“Oh, yes—thank you so much—if I had needed anybody. But there were only too many kind friends.”
“Aha! Yes, I expect so.” His eye lighted and his lip curled craftily. “I have no doubt whatever of that. ‘Where the carcase is—’ You know the rest?”
“I am not a carcase,” she rallied him playfully—for quite the first time in her life.
“No, indeed; I should have said ‘prey’. Ah, my dear De—Miss Pennycuick, you will find plenty and to spare of so-called friends, professing anxiety to serve you, when their only object is to serve themselves.”
“I expect so,” she assented, smiling.
“So young a girl”—subtle flattery this, now that Deb was in her late thirties—“to be suddenly called to a position of such immense danger and responsibility! But”—cheeringly—“I said when I heard of it that Mr Thornycroft had justified my high opinion of his judgment and character. It is not often that great wealth comes into hands so worthy of it.”
“I am afraid they are not very worthy,” sighed Deb. Mr Goldsworthy knew better. He knew her better—not only from personal intercourse, the observation and intuition of a man trained to read character, but from the loving representations of his dear wife.
“Where is she?” Miss Pennycuick asked abruptly. “Not out, I hope?”
“Out—hardly! She will be here in a moment. I am afraid, when you see her, you will think her looking delicate. The state of her health is a matter of the most anxious concern to me.”
“What is the matter with her health? She was always well at home. We used to think her the strongest of the family—until—”
“Until she fell into the clutches of that dreadful man,” Mr Goldsworthy concluded for her.
“Oh!”—Deb coloured and frowned—“that is not what I was going to say.” (What she had really been going to say was—“until her marriage.”) “And why do you rake up that old story? I thought it had all been forgotten long ago.”
“It has been unpleasantly revived,” said Mr Goldsworthy solemnly. “And it is my duty to tell you about it, if you have not heard.”
Deb looked equally annoyed and alarmed. “What has been revived?” she asked.
He dropped his voice apologetically.
“I have been hearing of his going on in exactly the same way with another.”
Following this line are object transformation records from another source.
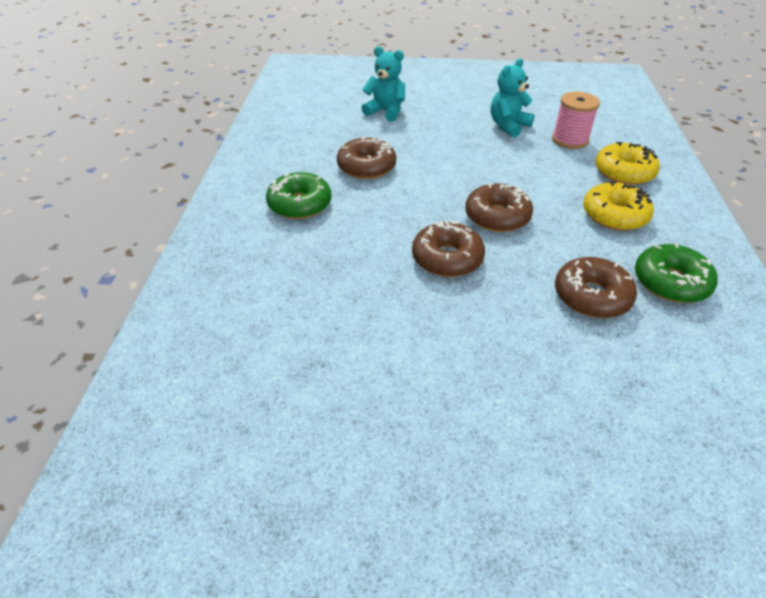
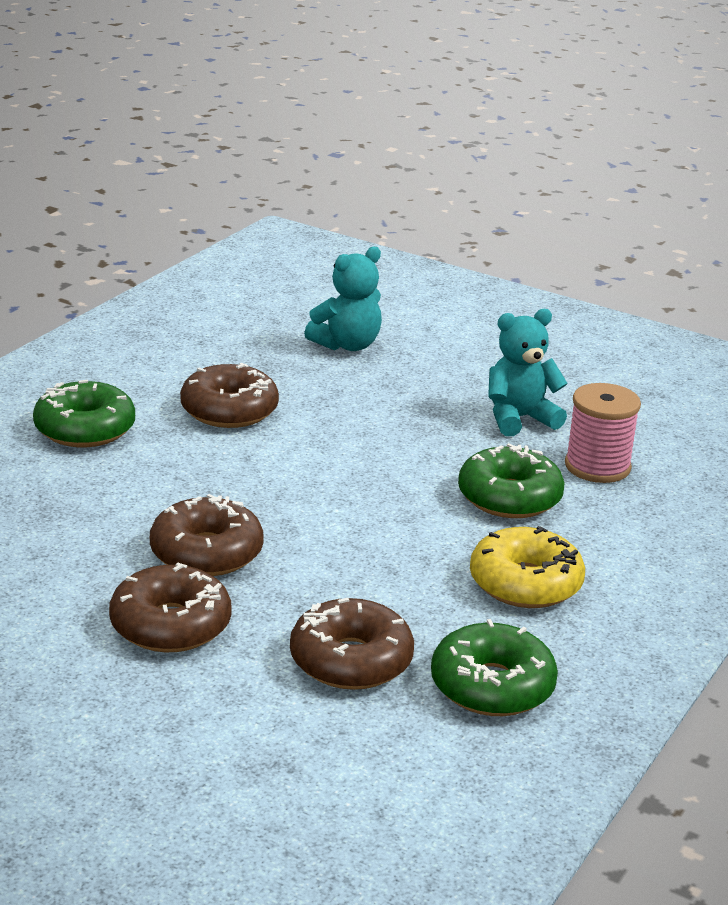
camera: 25 degrees right, 15 degrees down
(385, 112) = (347, 345): turquoise teddy bear -> turquoise teddy bear turned 90 degrees clockwise
(497, 217) = (341, 528): brown donut -> brown donut (170, 625)
(552, 170) = (509, 497): none -> green donut
(624, 172) = (624, 536): yellow donut -> none

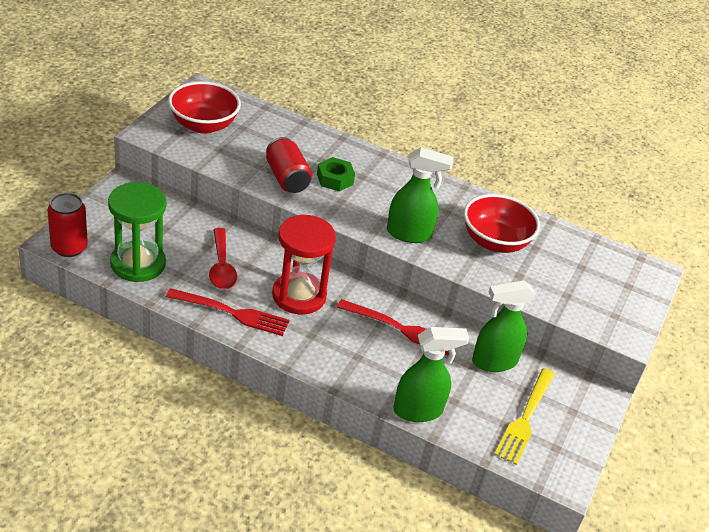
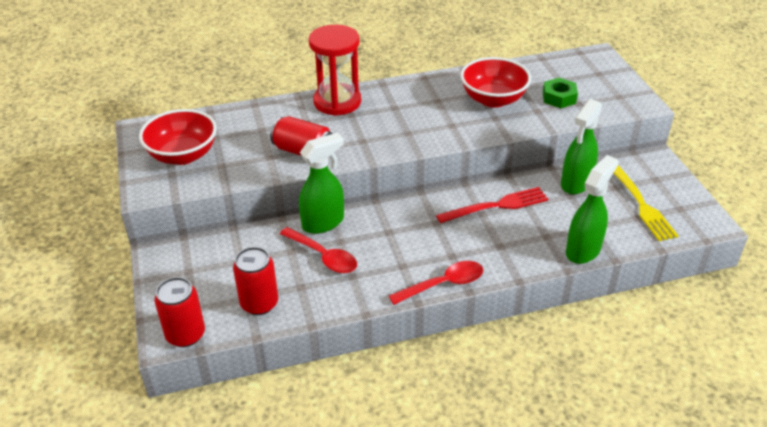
camera: 35 degrees left, 0 degrees up
(138, 264) = (259, 303): green hourglass -> red can
(232, 313) = (379, 283): red fork -> none
(275, 348) = (443, 284): none -> red spoon
(299, 295) = (405, 235): red hourglass -> red hourglass (337, 102)
(335, 179) = (336, 129): green nut -> green nut (559, 98)
(409, 234) = (438, 131): green spray bottle -> green spray bottle (323, 222)

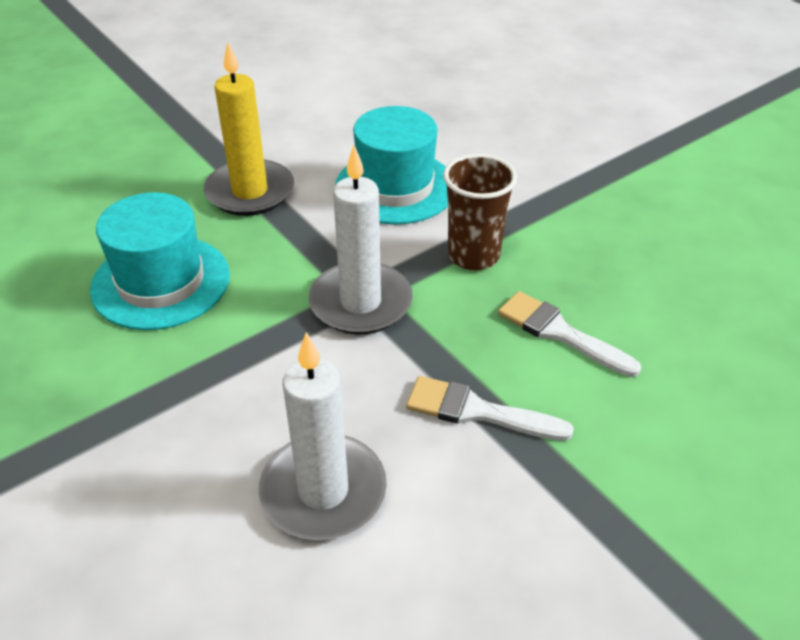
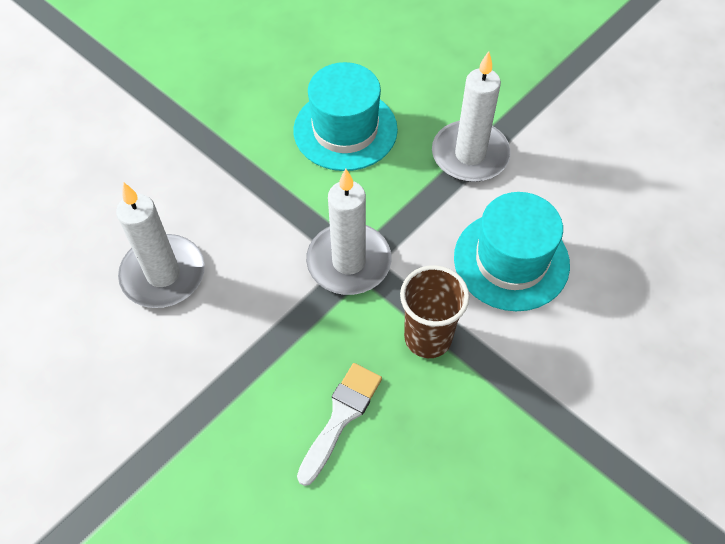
camera: 80 degrees right, 15 degrees up
(250, 192) = (470, 155): yellow candle -> white candle
(477, 411) = (244, 361): white brush -> none

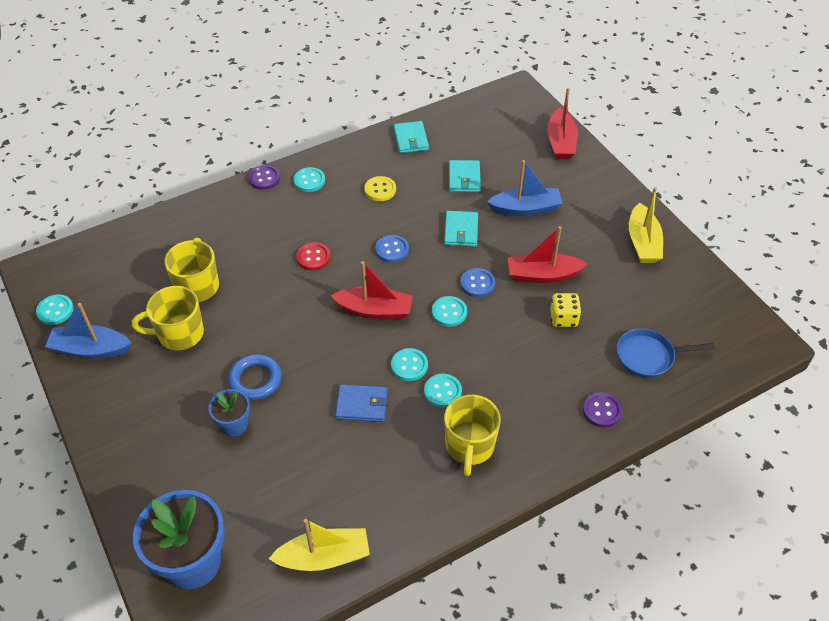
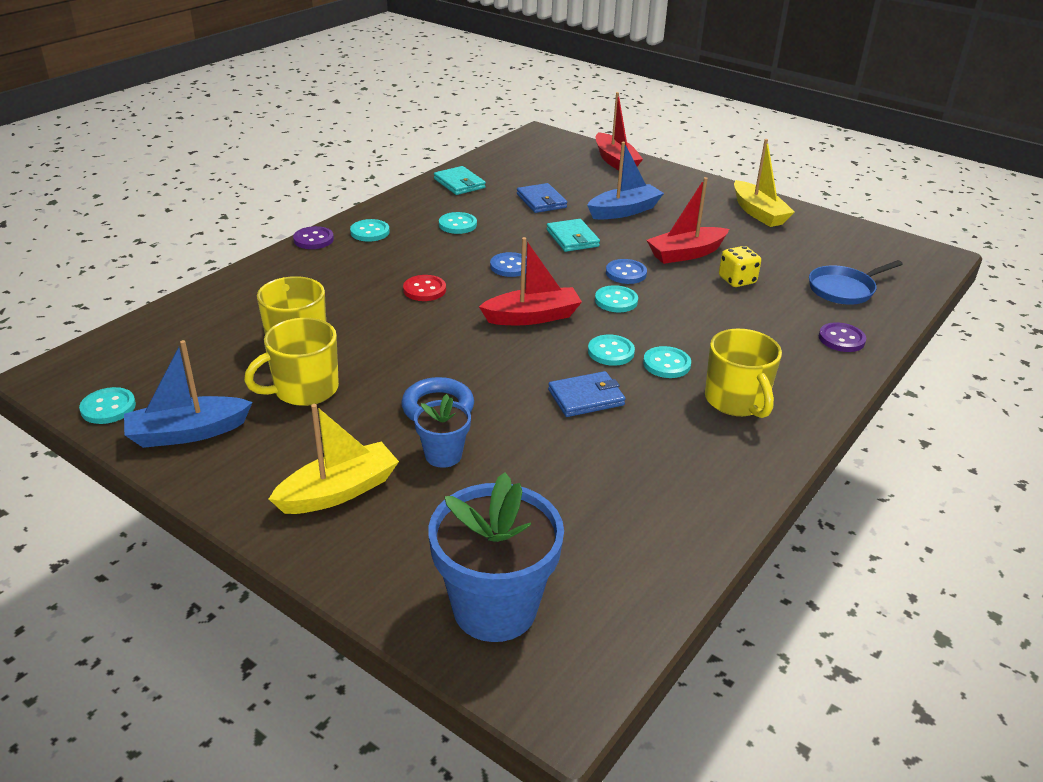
camera: 25 degrees left, 15 degrees down
(324, 557) = (661, 548): yellow boat -> yellow boat (339, 491)
(380, 190) = (457, 225): yellow button -> turquoise button
(464, 178) = (541, 201): turquoise wallet -> blue wallet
“Oh,” sighed Deb, relieved that it was not Mary who had been the reviver; “then it’s no business of ours, thank goodness.”
“Pardon me—it is very much our business,” he urged weightily. “I grieve to tell you that it is your sister, Mrs Ewing, who is implicated in the affair. Do you mean to say that you know nothing about it?”
Deb knew something, and so she put the question by.
“I don’t encourage scandalmongers. Mrs Ewing is young and thoughtless— and pretty—which naturally lays her open to ill—natured gossip.” “My informant is one of the least ill-natured of women; she is a person of the highest principle.”